EL PASO, Texas - Strong, bold, positive.
Those are the words El Paso Businessman Richard Castro used to describe two top El Paso Independent School District leaders during a luncheon recognizing the El Pasoans of the Year.
Superintendent Juan Cabrera and Board President Dori Fenenbock were honored for their work to earn the community's trust and transform the district.
The awards are presented by El Paso Inc., a weekly business news publication and ABC-7's news partner.
"Years ago, I was sitting out there just like you," said Fenenbock before receiving the award. "As mother, taxpayer and community member I knew that great schools were the best ladder for economic development."
So she decided to do something about it.
Inspired by Facebook COO Sheryl Sandberg's book "Lean In," Fenenbock set to become a school trustee in 2013. She had never ran for office or ran a political campaign. Not only did she win the trustee position, but her colleagues elected her board president. She was quick to offer praise for them, too.
Fenenbock and Cabrera were the most public faces of EPISD's campaign to pass a $668 million bond to modernize the district last year.
"Against all odds, we passed the largest bond in El Paso's history. It took grit and determination, and we never gave up," said Fenenbock.
That big infusion of funds will help them offer a higher-quality education and provide EPISD students with a competitive edge as they implement dual language education throughout the district, increase access to technology and WiFi and create innovative programs like the "New Tech" campuses that challenge the regular teaching models.
"I want you to know that we have bold leaders making bold decisions but we need your support to keep moving this district forward," she said.
Superintendent Cabrera echoed the call for community involvement when he alluded to the district's darker days when the Texas Education Agency took it over following a cheating scandal and its previous superintendent's conviction.
"We, together, collectively had lost our district and we, collectively, took it back," he said.
Cabrera said he came to El Paso with hopes to make a difference. His mother and brother, ABC-7 Anchor Rick Cabrera, were already living here. The superintendent said he has already spent 40 months here and joked that he hopes that --along with his commitment to the community-- qualifies him as an El Pasoan.
Then, he shared his optimism for the future.
"We're nowhere near the goals we want to achieve but we've laid down the ground work. We're not done yet," he said. "The best is yet to come."
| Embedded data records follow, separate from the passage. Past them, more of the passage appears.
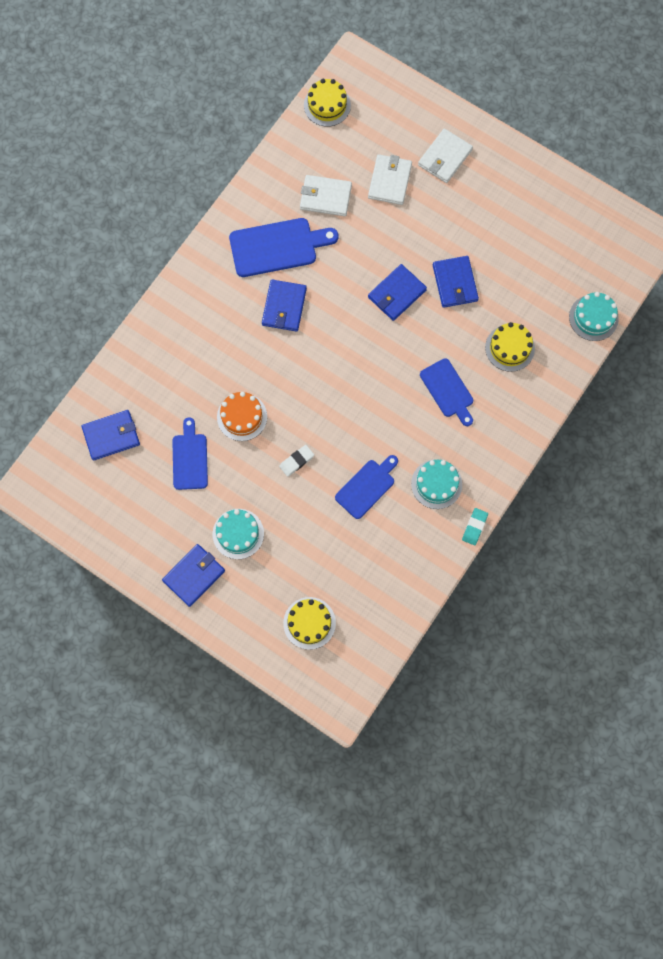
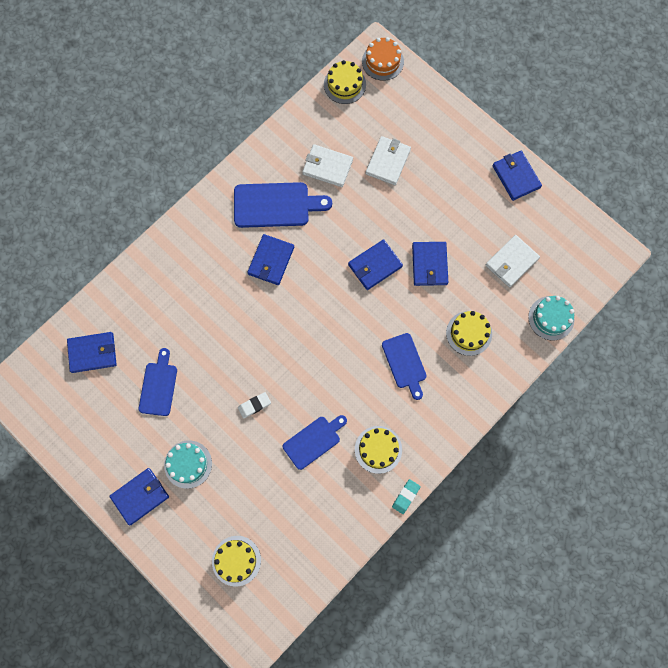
camera: 10 degrees right, 0 degrees up
(242, 417) = (213, 355): orange cake -> orange cake (382, 61)
(436, 484) = (378, 449): turquoise cake -> yellow cake
(445, 157) = (441, 148): white wallet -> white wallet (511, 262)
(530, 175) = (516, 176): none -> blue wallet

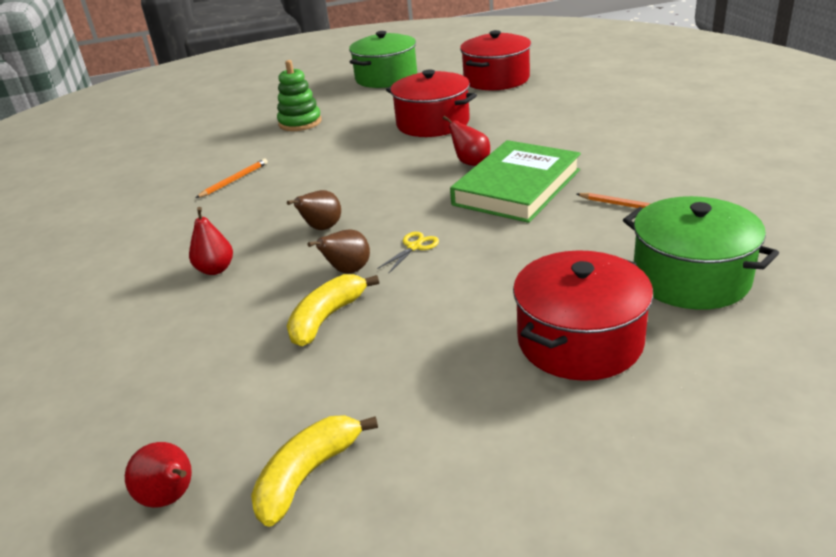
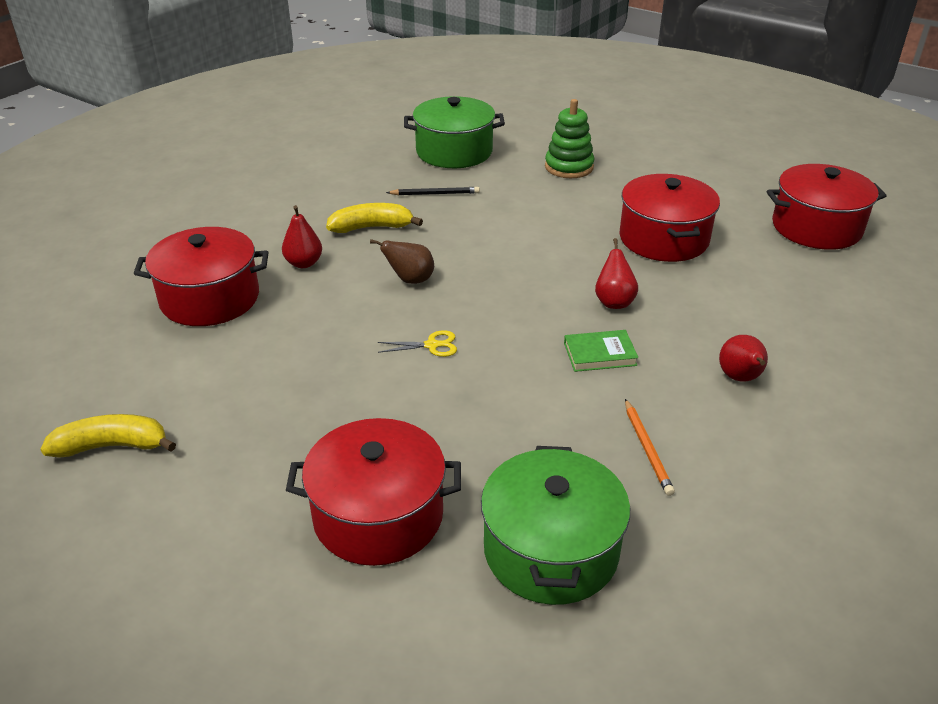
camera: 45 degrees right, 5 degrees up
(171, 497) = (54, 397): red pear -> red pear (740, 378)
(178, 338) = (210, 298): none -> red pot
(234, 180) = (435, 194): orange pencil -> black pencil
(326, 318) = (290, 354): yellow banana -> yellow banana (371, 227)
(348, 271) = (362, 329): brown pear -> none
(386, 77) = (722, 161): green pot -> green pot (454, 152)
(516, 187) = (599, 354): green book -> green book, size x0.45

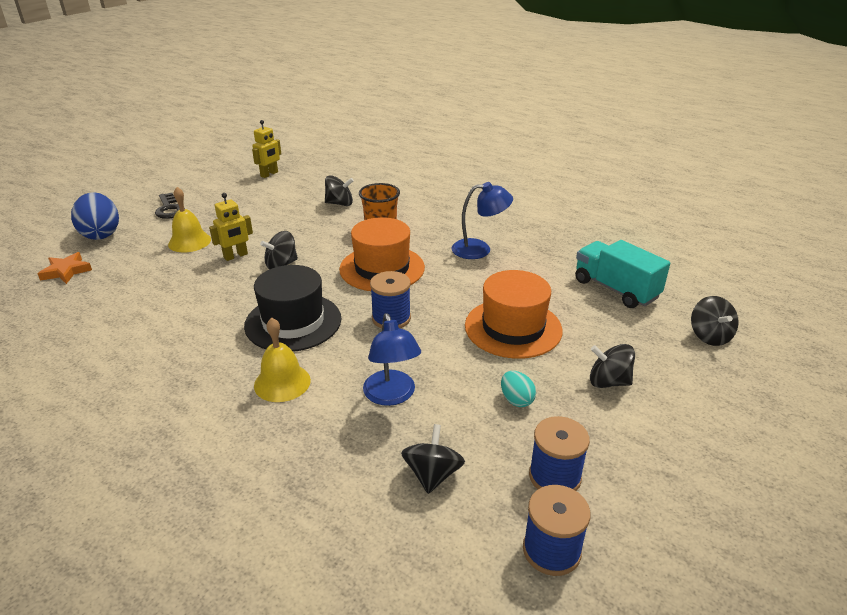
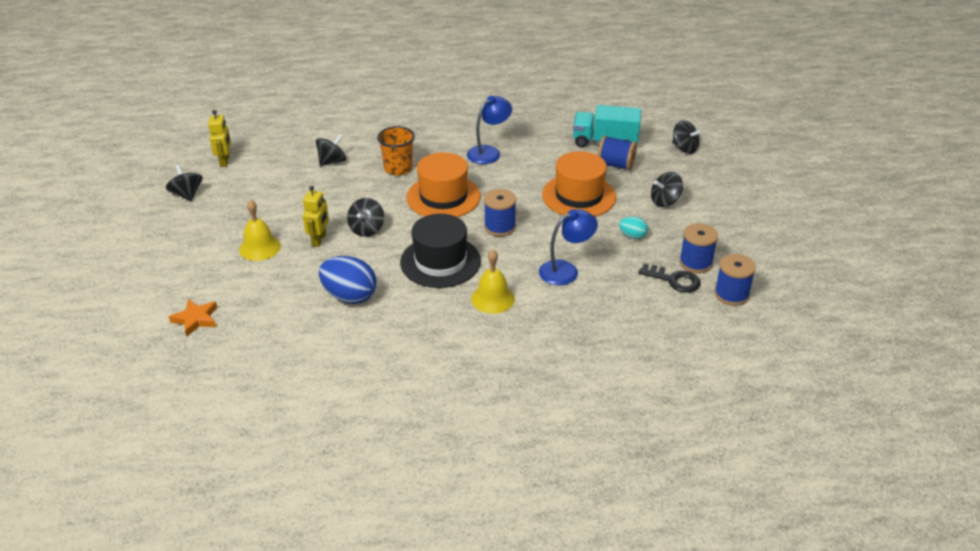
camera: 40 degrees left, 5 degrees up
(101, 234) = (165, 279): blue egg -> blue egg (349, 296)
(169, 209) = (188, 231): black key -> black key (674, 280)
(392, 396) = (566, 270): blue lamp -> blue lamp turned 60 degrees counterclockwise
(432, 474) = (640, 295): black spinning top -> black spinning top (187, 194)
(597, 316) = (615, 165): none -> blue spool

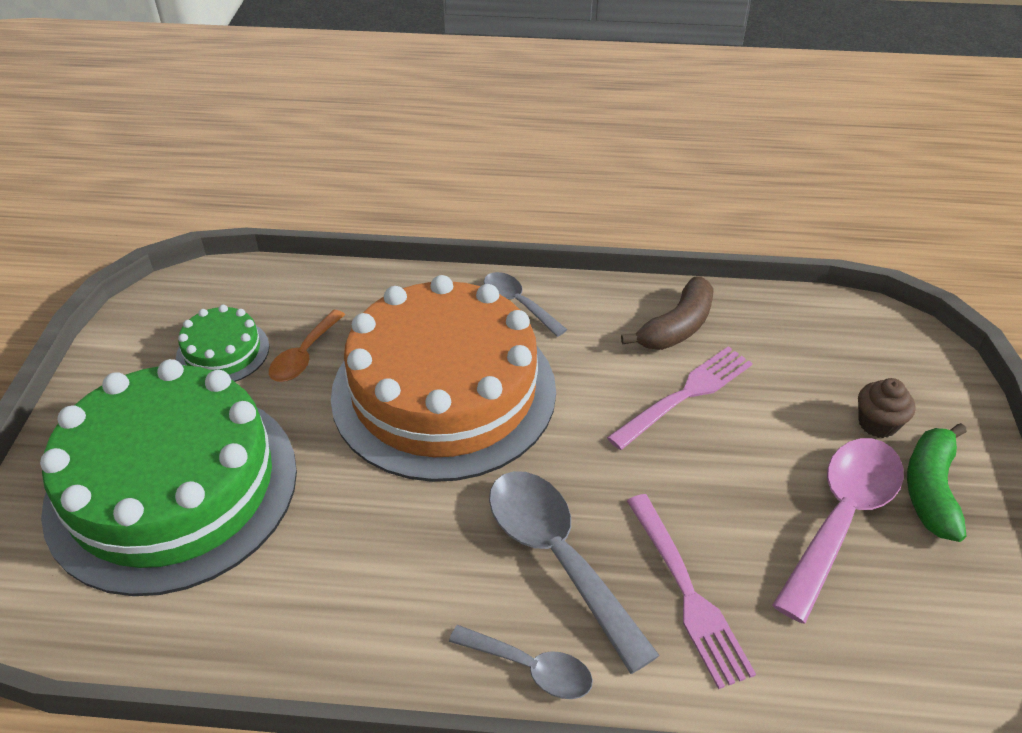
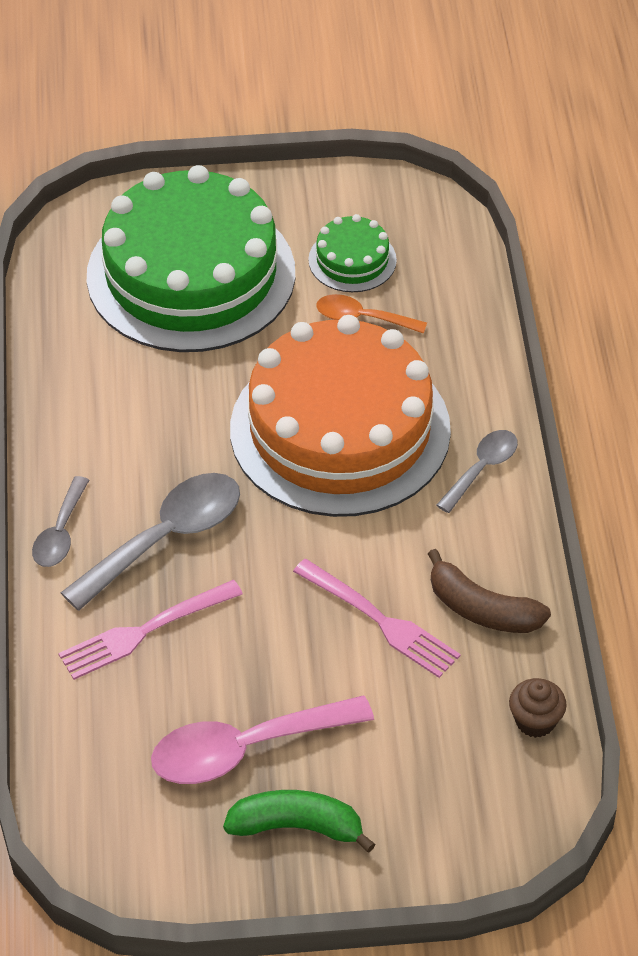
camera: 80 degrees right, 5 degrees up
(841, 518) = (246, 748): pink spoon -> pink spoon turned 135 degrees clockwise
(877, 423) = (378, 788): brown cupcake -> brown cupcake (535, 721)

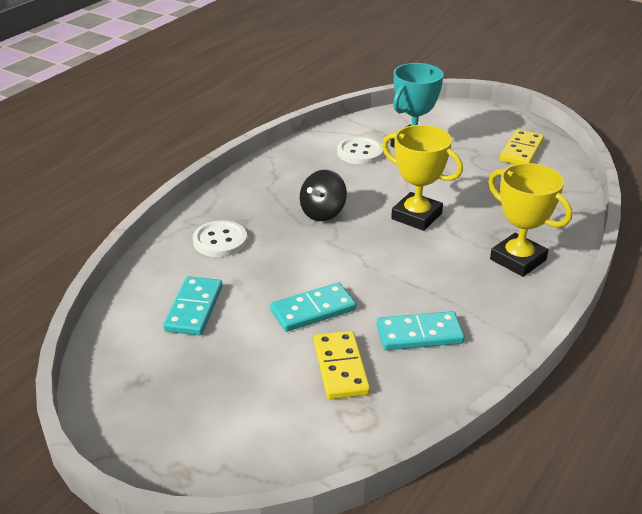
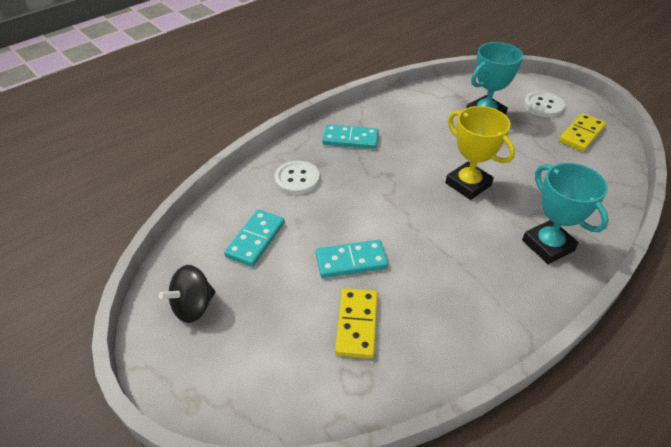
camera: 15 degrees right, 10 degrees up
(323, 213) = (389, 167): black spinning top -> black spinning top (193, 306)
(360, 152) = (437, 114): white button -> white button (543, 106)
(419, 334) = (436, 305): turquoise domino -> turquoise domino (350, 139)
(518, 260) = (548, 245): yellow trophy -> turquoise trophy

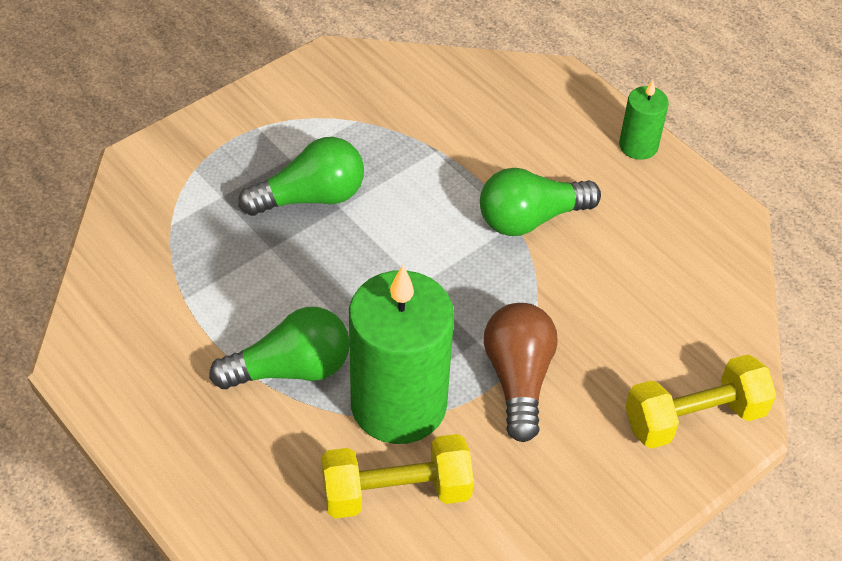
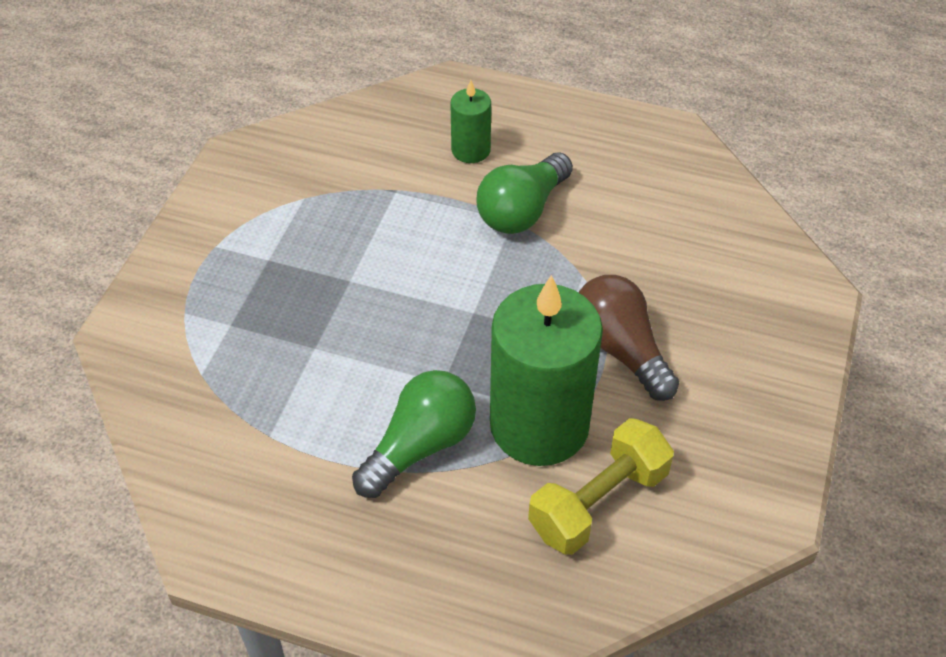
camera: 30 degrees left, 0 degrees up
(311, 197) = (316, 284): green light bulb -> none
(638, 146) = (560, 109): green candle -> green candle (471, 150)
(694, 418) = (779, 307): yellow dumbbell -> none

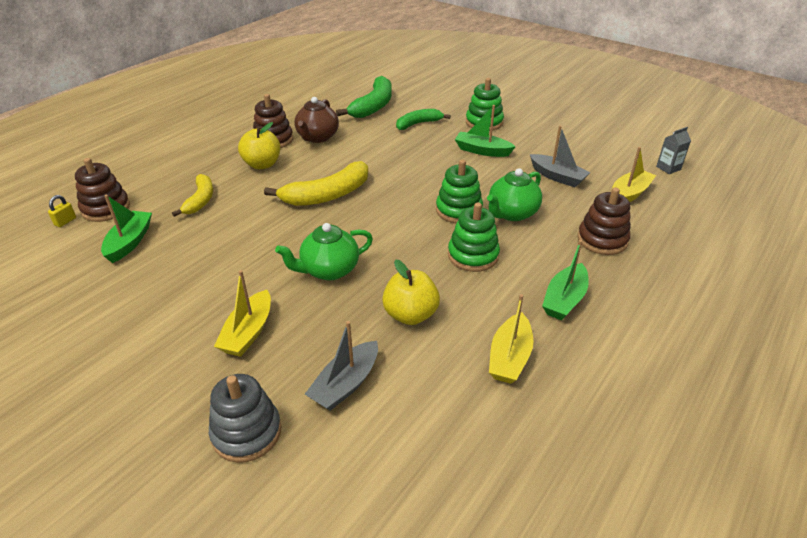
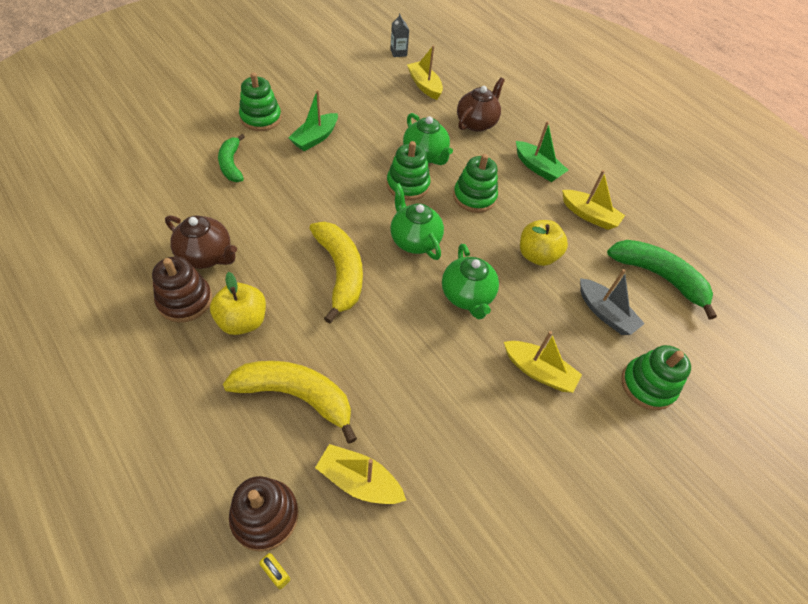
camera: 80 degrees left, 15 degrees up
(130, 242) = (359, 480): green boat -> yellow boat
(200, 200) = (296, 396): yellow banana -> yellow banana, size x1.58
(246, 432) = (647, 385): grey stacking toy -> green stacking toy
(373, 106) = (160, 188): green banana -> green banana (658, 277)
(386, 226) = (414, 240): none -> green teapot
(557, 177) = (383, 111): grey boat -> none
(602, 240) = (476, 123): brown stacking toy -> brown teapot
Recognizing a pillar of the Community
Betty Moor MacGuire received the 2016 Community Spirit award during Wednesday's luncheon.
MacGuire has played a role in many of El Paso's charitable foundations. She was the Chair of the El Paso Community Foundation when it rushed to raise funds to save the Plaza Theatre from demolition.
MacGuire, an adopted child herself, has been a tireless advocate for children. She has served on the board of the Lee & Beulah Moor Children's Home for 58 years, since her father started it in the 1950s. The home has served 30,000 children in crisis.
She is part of a Lower Valley pioneer family. Her father, Lee Moor, was a rancher, banker and philanthropist.
Together with her husband John, MacGuire established the War Eagles Air Museum in Santa Teresa to house their collection of vintage planes in 1989.
Rick Francis, chairman and CEO of WestStar Bank and a member of the prominent Francis family in El Paso, introduced Moor highlighting her accomplishments and those of her family.
"I can't think of another family in our region that has had a greater impact," Francis said.